Congratulations to Professor Renier van der Hoorn, Somerville’s Tutor and Fellow in Biology, who has been awarded a €2.5m grant by the European Research Council to continue his work on developing new crop protection strategies by unlocking extracellular immunity.
Pathogens such as fungi, bacteria and oomycetes (a type of organism similar to fungi and algae which can be responsible for devastating plant diseases) are one of the major challenges faced by world farmers.
These tiny organisms decrease world food production by as much as 30%. With food security declining due to rapid growth of the world’s population and the ever-worsening climate crisis, the problem is only growing in urgency.
Harmful pathogens often colonise the extracellular compartment of plants, such as the cell walls and spaces between cells, rather than the interior of the cells themselves. This exposes them to the vast array of potentially harmful metabolites and enzymes secreted by the cells every day, which provides the plants with immunity that is not well understood or exploited for practical applications such as crop protection.

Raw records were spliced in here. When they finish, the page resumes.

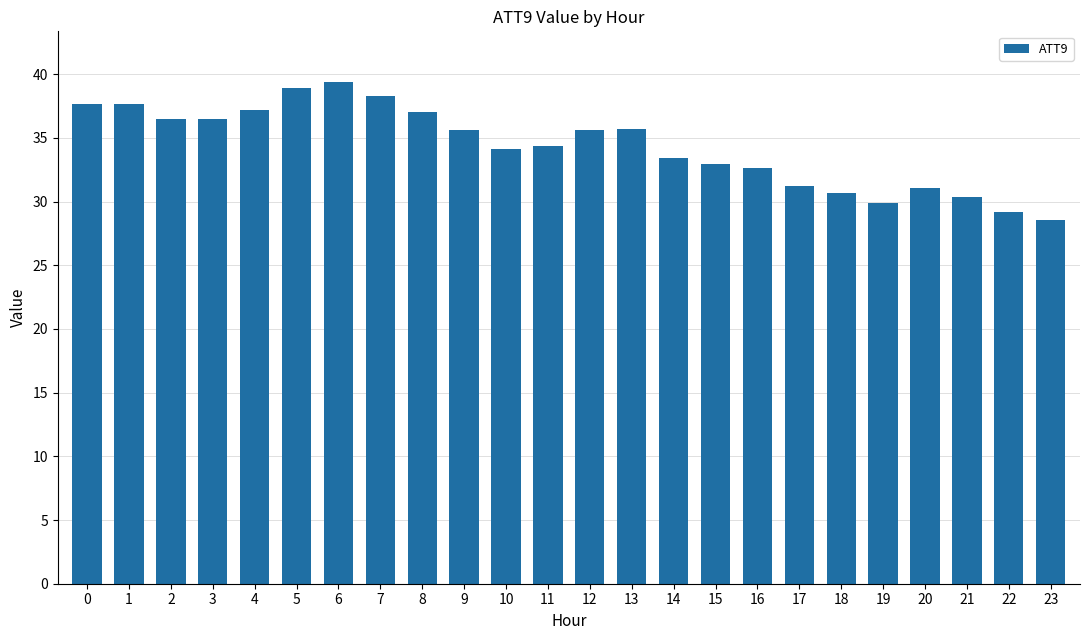

What value does the data have at 12?

35.7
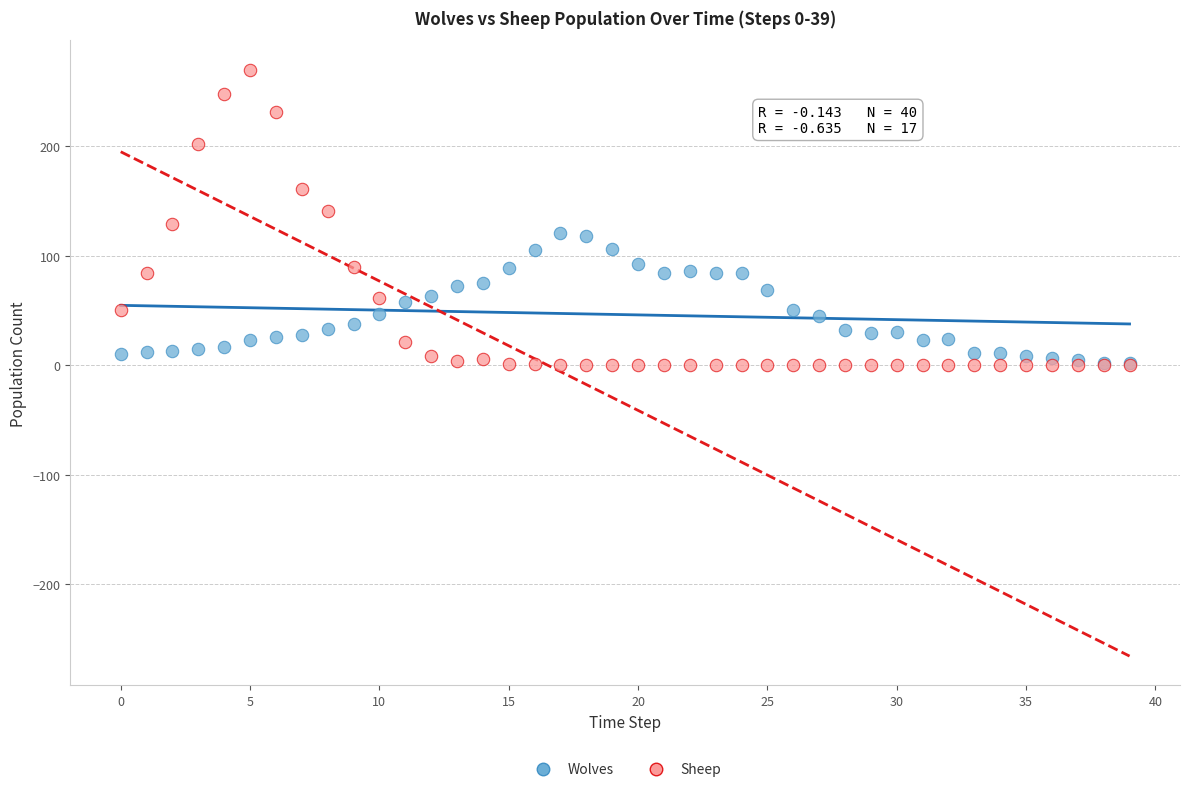

Which series reaches the maximum Y coordinate?

Sheep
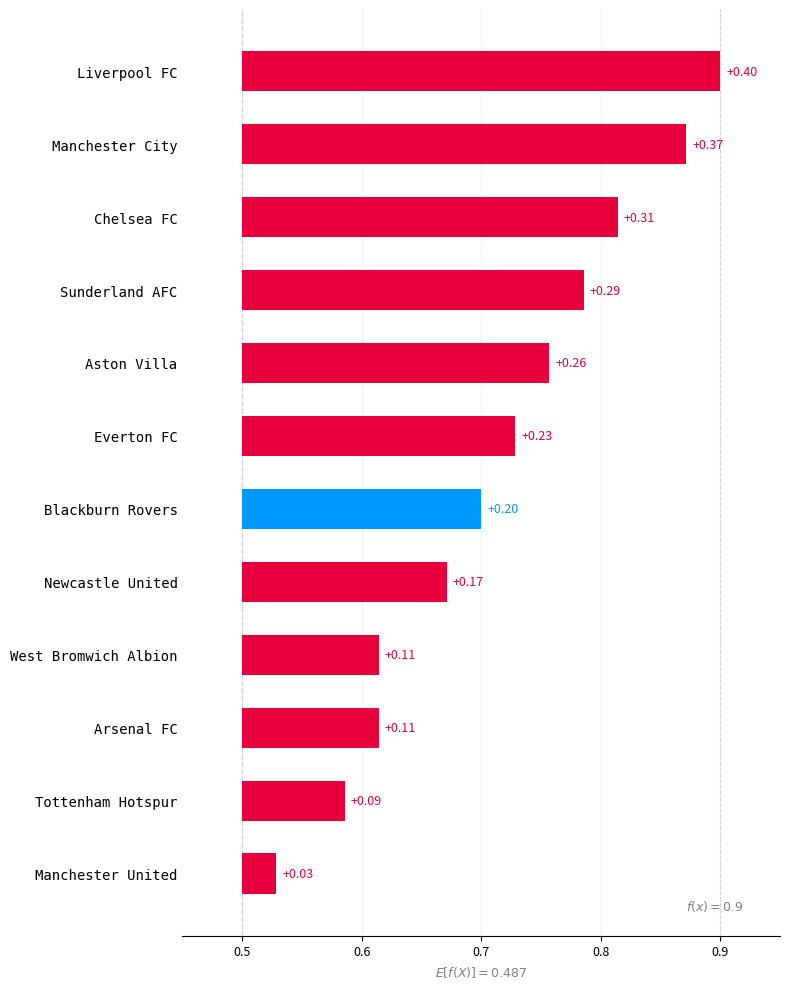

What is the average value?

0.2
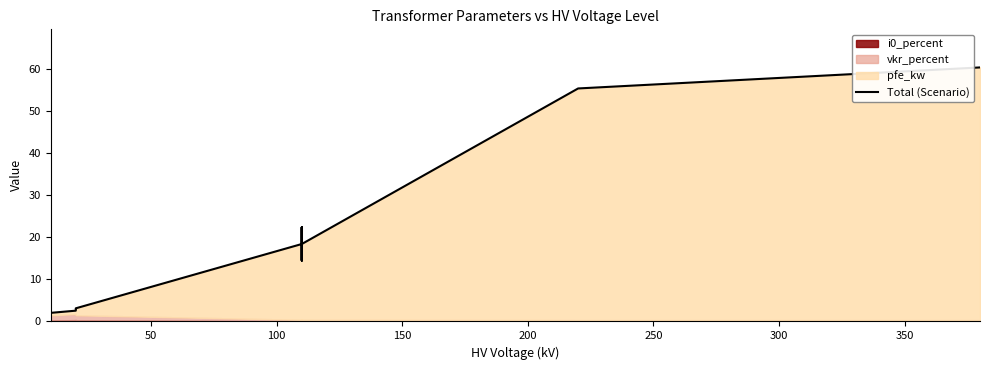

Is it true that the value at 10 is 5.5?

False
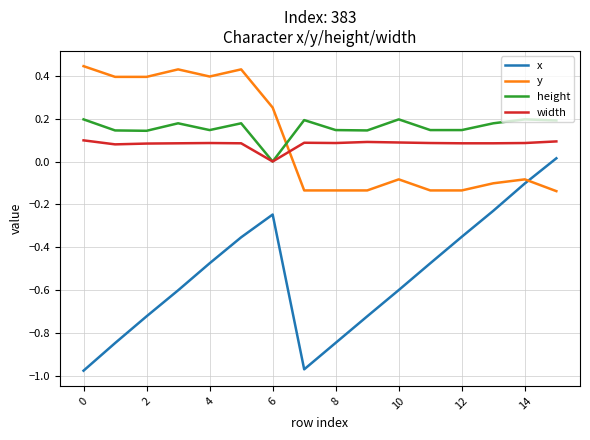

Which series has the largest range (max minus min)?

x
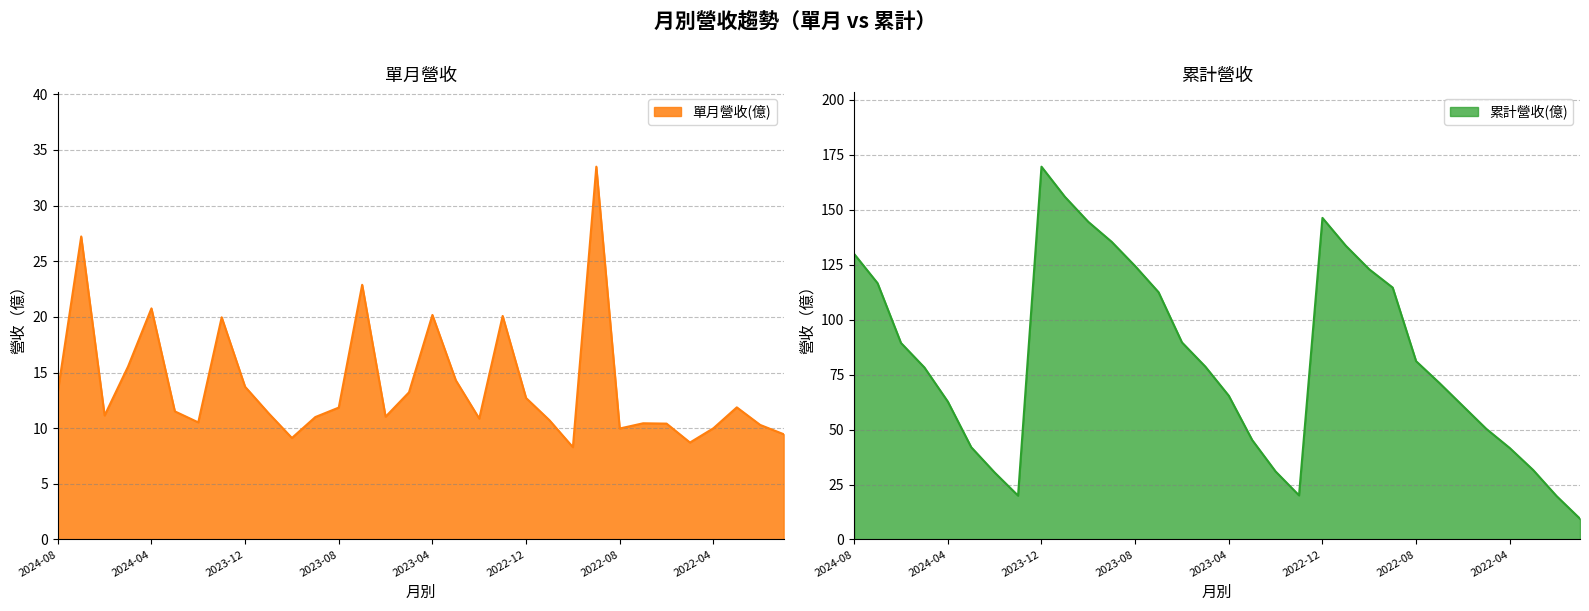

Reading left to right, extract all data points from this chart.

累計營收(億): 129.9	116.6	89.4	78.3	62.7	42.0	30.5	20.0	169.6	155.9	144.5	135.4	124.4	112.5	89.7	78.6	65.4	45.2	30.9	20.1	146.3	133.6	122.9	114.6	81.1	71.2	60.7	50.3	41.6	31.6	19.8	9.5
單月營收(億): 13.2	27.2	11.1	15.5	20.8	11.5	10.5	20.0	13.7	11.3	9.1	11.0	11.8	22.9	11.0	13.2	20.2	14.3	10.9	20.1	12.7	10.7	8.3	33.5	10.0	10.4	10.4	8.7	10.0	11.9	10.3	9.5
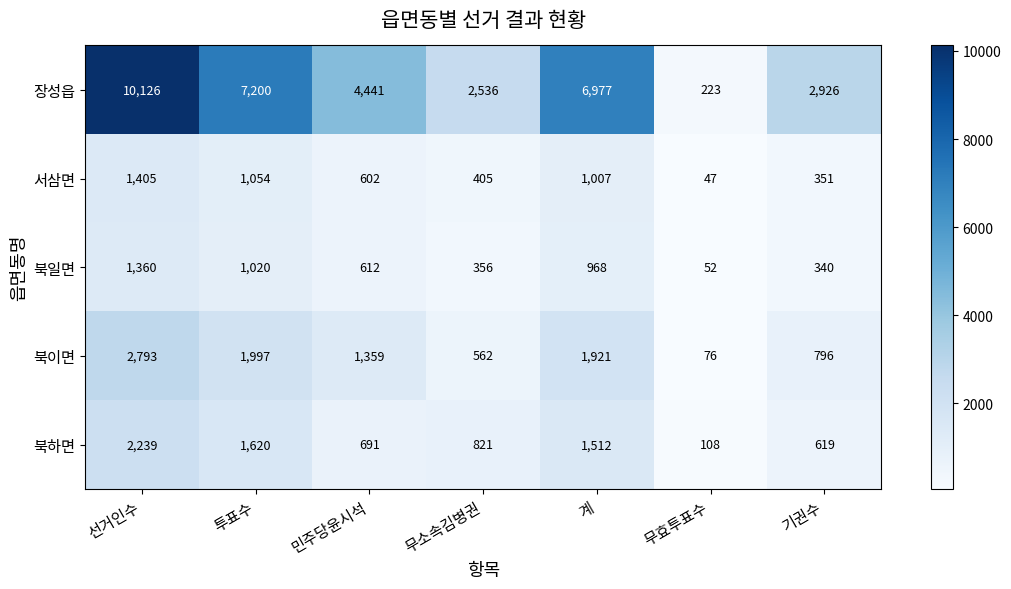

Where does the 장성읍 series first go above 4441?

선거인수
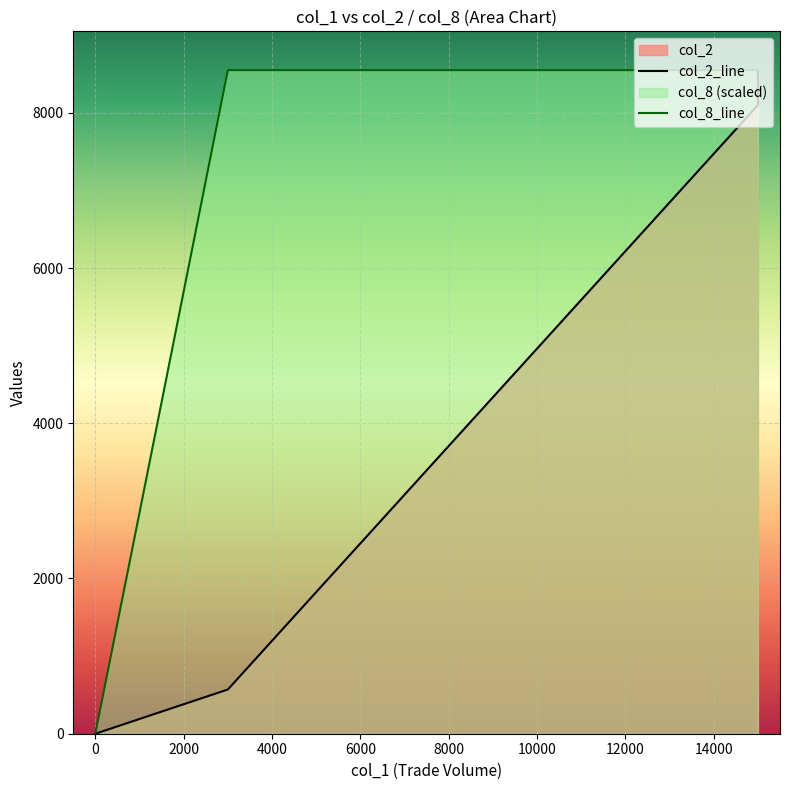

What is the greatest value displayed?

8550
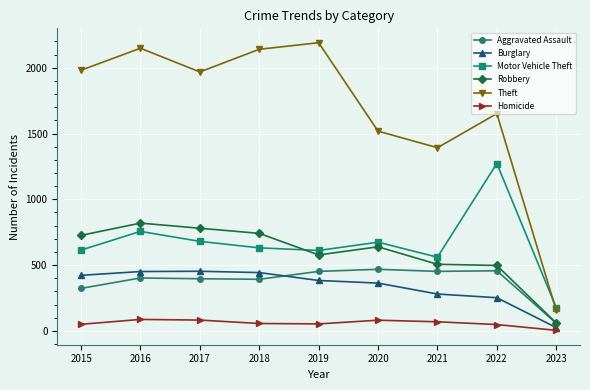

True or false: Theft has more than 0 interior local peaks.

True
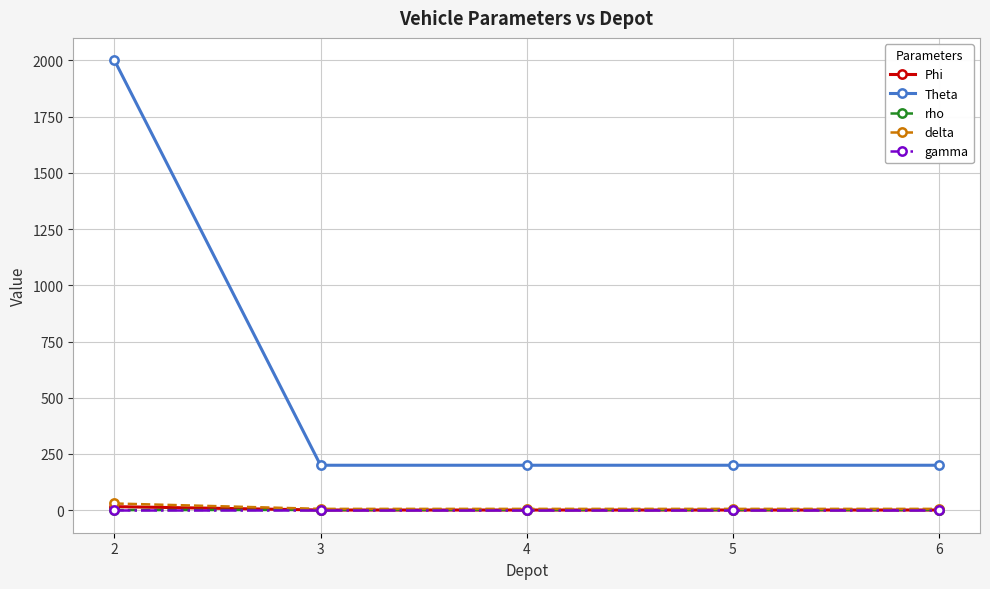

At which category is the sum across all series the highest?

2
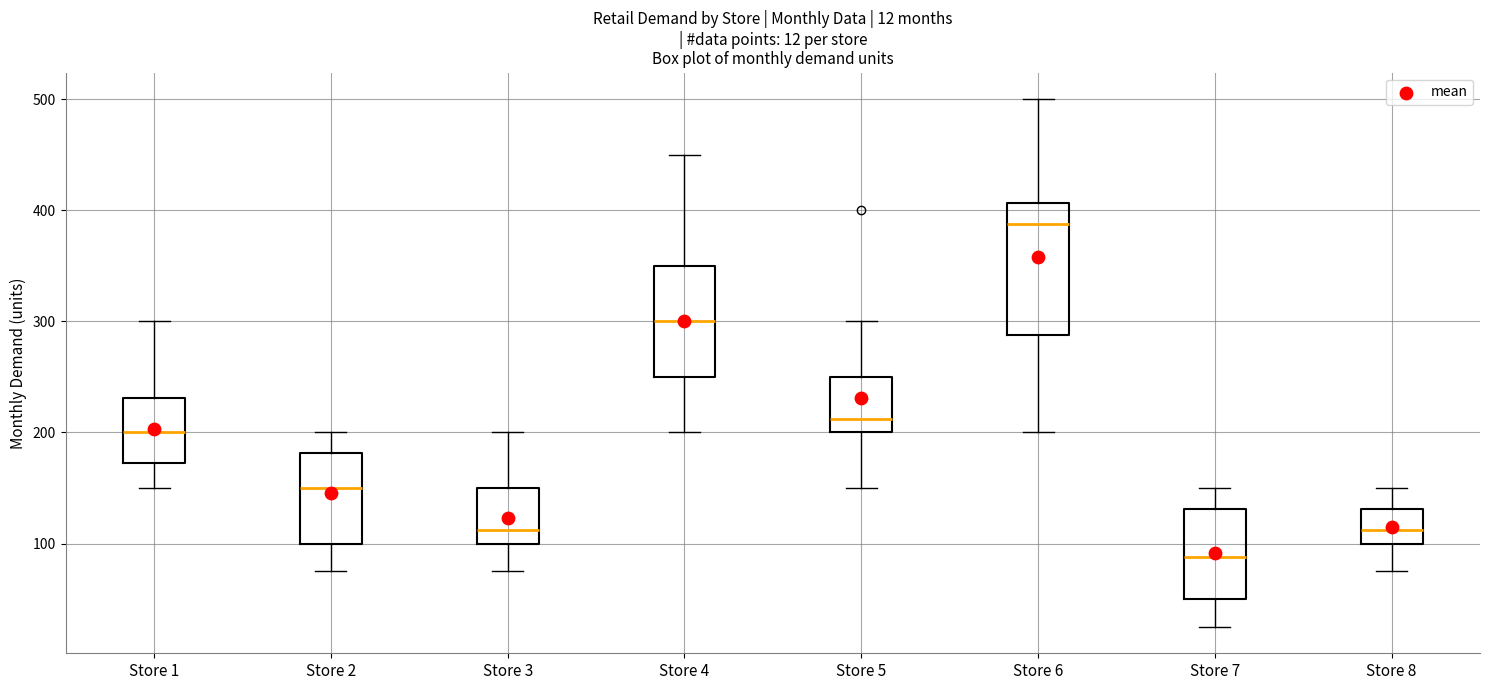

Which box is the tallest, from its lower edge to its upper edge?

Store 6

However, extracellular immunity does not offer complete protection to a plant. This is partly because adapted pathogens suppress extracellular immunity.
Research in the field to date has identified only a few extracellular immune components. Professor van der Hoorn aims to use his ERC grant to use a radically new approach to unlock extracellular immunity for crop protection strategies.
His team will use cutting-edge chemical proteomics to discover plant proteins that are manipulated by plant pathogens. This will unlock novel immune components that can be used to pioneer new approaches to protecting crops.
Competition for European Research Council funding is fierce, with only 8% of the 2678 applications made by skilled research teams across the world proving to be successful this year. The 209 successful projects were awarded €507m in total.